- Born: Joanie Spina August 4, 1953 Boston, Massachusetts, United States
- Died: August 17, 2014 (aged 61) Houston, Texas, United States
- Occupations: Dancer, choreographer, magician and director
- Years active: 1985–2014

= Joanie Spina =

American magician

Joanie Spina (August 4, 1953 – August 17, 2014) was an American dancer, choreographer, magician and director who achieved prominence through her work with the illusionist David Copperfield.

==Early life and beginnings of career==
Spina grew up in the town of Woburn, near Boston, Massachusetts. She first began dancing as a child but gave up when she was just 11. Later in life, at the age of 26, while working in a menial bar job, she returned to dance as a means to lose weight.

Taking ballet and jazz classes helped her decide that her vocation lay in the performing arts.
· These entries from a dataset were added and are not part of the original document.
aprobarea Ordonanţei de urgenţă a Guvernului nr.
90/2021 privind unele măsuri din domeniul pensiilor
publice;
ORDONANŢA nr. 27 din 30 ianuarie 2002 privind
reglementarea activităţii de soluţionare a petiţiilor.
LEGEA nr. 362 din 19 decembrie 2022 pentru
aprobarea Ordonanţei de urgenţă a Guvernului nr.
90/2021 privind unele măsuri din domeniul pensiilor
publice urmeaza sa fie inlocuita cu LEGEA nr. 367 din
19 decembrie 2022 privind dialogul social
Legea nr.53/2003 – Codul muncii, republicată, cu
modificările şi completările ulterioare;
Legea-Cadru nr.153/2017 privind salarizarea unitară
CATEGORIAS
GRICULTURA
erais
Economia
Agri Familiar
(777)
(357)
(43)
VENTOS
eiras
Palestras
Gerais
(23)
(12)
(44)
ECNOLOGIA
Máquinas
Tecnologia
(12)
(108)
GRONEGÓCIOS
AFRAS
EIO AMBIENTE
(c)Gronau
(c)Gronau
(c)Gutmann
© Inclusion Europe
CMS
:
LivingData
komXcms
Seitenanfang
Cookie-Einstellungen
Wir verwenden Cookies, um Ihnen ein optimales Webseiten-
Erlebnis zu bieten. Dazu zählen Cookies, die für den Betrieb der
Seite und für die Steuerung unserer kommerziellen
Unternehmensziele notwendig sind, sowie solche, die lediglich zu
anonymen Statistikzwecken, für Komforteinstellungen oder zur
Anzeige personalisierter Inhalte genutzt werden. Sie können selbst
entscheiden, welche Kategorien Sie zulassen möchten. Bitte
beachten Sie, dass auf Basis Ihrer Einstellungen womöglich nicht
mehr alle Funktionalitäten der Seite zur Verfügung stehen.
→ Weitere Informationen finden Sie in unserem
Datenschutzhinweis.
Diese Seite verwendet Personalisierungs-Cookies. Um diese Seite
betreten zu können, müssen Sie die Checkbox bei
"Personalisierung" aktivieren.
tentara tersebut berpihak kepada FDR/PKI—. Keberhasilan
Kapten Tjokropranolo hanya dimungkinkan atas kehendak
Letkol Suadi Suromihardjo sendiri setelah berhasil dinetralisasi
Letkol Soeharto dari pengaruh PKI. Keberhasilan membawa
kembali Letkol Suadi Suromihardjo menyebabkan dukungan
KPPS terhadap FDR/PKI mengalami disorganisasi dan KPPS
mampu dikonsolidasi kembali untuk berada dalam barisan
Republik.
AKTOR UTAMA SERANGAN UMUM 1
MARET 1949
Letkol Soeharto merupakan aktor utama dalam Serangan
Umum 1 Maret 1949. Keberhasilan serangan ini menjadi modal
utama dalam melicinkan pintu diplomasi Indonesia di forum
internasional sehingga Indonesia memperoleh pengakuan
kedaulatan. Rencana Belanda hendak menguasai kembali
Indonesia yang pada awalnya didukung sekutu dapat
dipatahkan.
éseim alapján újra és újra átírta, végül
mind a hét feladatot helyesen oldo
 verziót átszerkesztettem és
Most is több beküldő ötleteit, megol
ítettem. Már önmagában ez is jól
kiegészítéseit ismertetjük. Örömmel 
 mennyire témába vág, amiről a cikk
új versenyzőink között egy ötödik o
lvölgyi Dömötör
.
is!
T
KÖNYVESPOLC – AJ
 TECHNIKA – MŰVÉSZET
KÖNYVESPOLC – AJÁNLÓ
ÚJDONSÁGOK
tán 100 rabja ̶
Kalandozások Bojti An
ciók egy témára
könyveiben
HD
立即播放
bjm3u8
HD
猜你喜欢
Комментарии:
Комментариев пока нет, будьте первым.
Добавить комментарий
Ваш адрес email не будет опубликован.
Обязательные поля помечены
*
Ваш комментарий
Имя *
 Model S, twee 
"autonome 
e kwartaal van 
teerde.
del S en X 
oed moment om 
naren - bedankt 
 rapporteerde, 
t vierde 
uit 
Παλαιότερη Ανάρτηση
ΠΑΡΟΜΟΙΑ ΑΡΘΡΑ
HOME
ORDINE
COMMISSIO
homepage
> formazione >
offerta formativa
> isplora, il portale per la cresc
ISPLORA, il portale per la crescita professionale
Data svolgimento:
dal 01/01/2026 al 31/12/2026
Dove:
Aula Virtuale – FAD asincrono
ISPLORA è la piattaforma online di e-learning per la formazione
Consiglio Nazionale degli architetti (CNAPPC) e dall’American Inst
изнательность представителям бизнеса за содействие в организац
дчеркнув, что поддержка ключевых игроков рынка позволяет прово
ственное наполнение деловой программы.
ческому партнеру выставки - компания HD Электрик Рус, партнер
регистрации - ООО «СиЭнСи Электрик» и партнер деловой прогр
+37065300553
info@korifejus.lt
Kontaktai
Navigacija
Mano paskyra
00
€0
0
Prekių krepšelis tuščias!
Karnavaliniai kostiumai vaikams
She then began acting and taking voice classes as well. Although told she was too old to be attempting to begin a career as a performer she persevered on the basis that she could at least teach. In the following two years she danced with a few local companies in the Boston area and then moved to New York City.

==Magic career==
In January 1985, while looking for the next step in her career, Spina answered a job posting for a dancer in a show with "an international stage and television star". The star turned out to be magician David Copperfield, who hired her. She worked for Copperfield for the next eleven years, until 1996, spending eight-and-a-half of them as his lead assistant. She also became his choreographer and co-director. Her work included choreographing ten of Copperfield's nineteen CBS television specials, beginning with The Magic of David Copperfield VIII: Walking Through the Great Wall of China (March 14, 1986), in which she was credited as assistant choreographer, and his show Dreams and Nightmares, which ran at the Martin Beck Theatre for twenty-five days between December 5 and 29, 1996. Among the routines to which Spina contributed were Copperfield's "Brazilian Water Levitation", included in his 1991 special, and his signature "Flying" illusion, created by John Gaughan and included in his 1992 special.

She appeared as a lead dancer and assistant in the "Origami" illusion in the 1989 television special Explosive Encounter and the "Slicer" illusion in the 1990 special The Niagara Falls Challenge.

In 2000 Spina left Copperfield's team and developed her own solo magic act, which she performed in locations including Las Vegas, Atlantic City and the Bahamas. She withdrew from performing and began to concentrate on a directing career. Her clients included Mark Kalin and Jinger, Princess Tenko, Tim Kole (the son of André Kole), Melinda Saxe, Jeff Hobson, Juliana Chen, The Spencers, Dirk Arthur, and Lawrence & Priscilla.

During Spina's later years, she lived in Las Vegas and traveled extensively to work on various projects. In addition to her directing work she launched Roxie Video Productions.

She released a three-volume VHS set entitled Joanie Spina: Get Your Act Together on which she offered advice on stagecraft, routining, working with assistants, movement, and character development.

Spina penned a column for MAGIC Magazine in which she demonstrated techniques for magicians to improve their choreography and staging. Her columns appeared from January 2011 as video lessons on the iPad edition of the magazine.

==Death==
Joanie suffered from pulmonary fibrosis and had been treated for cancer.
In 2014 she moved from Las Vegas to Houston to await a lung and liver transplant.

Spina died on August 17, 2014, at the age of 61.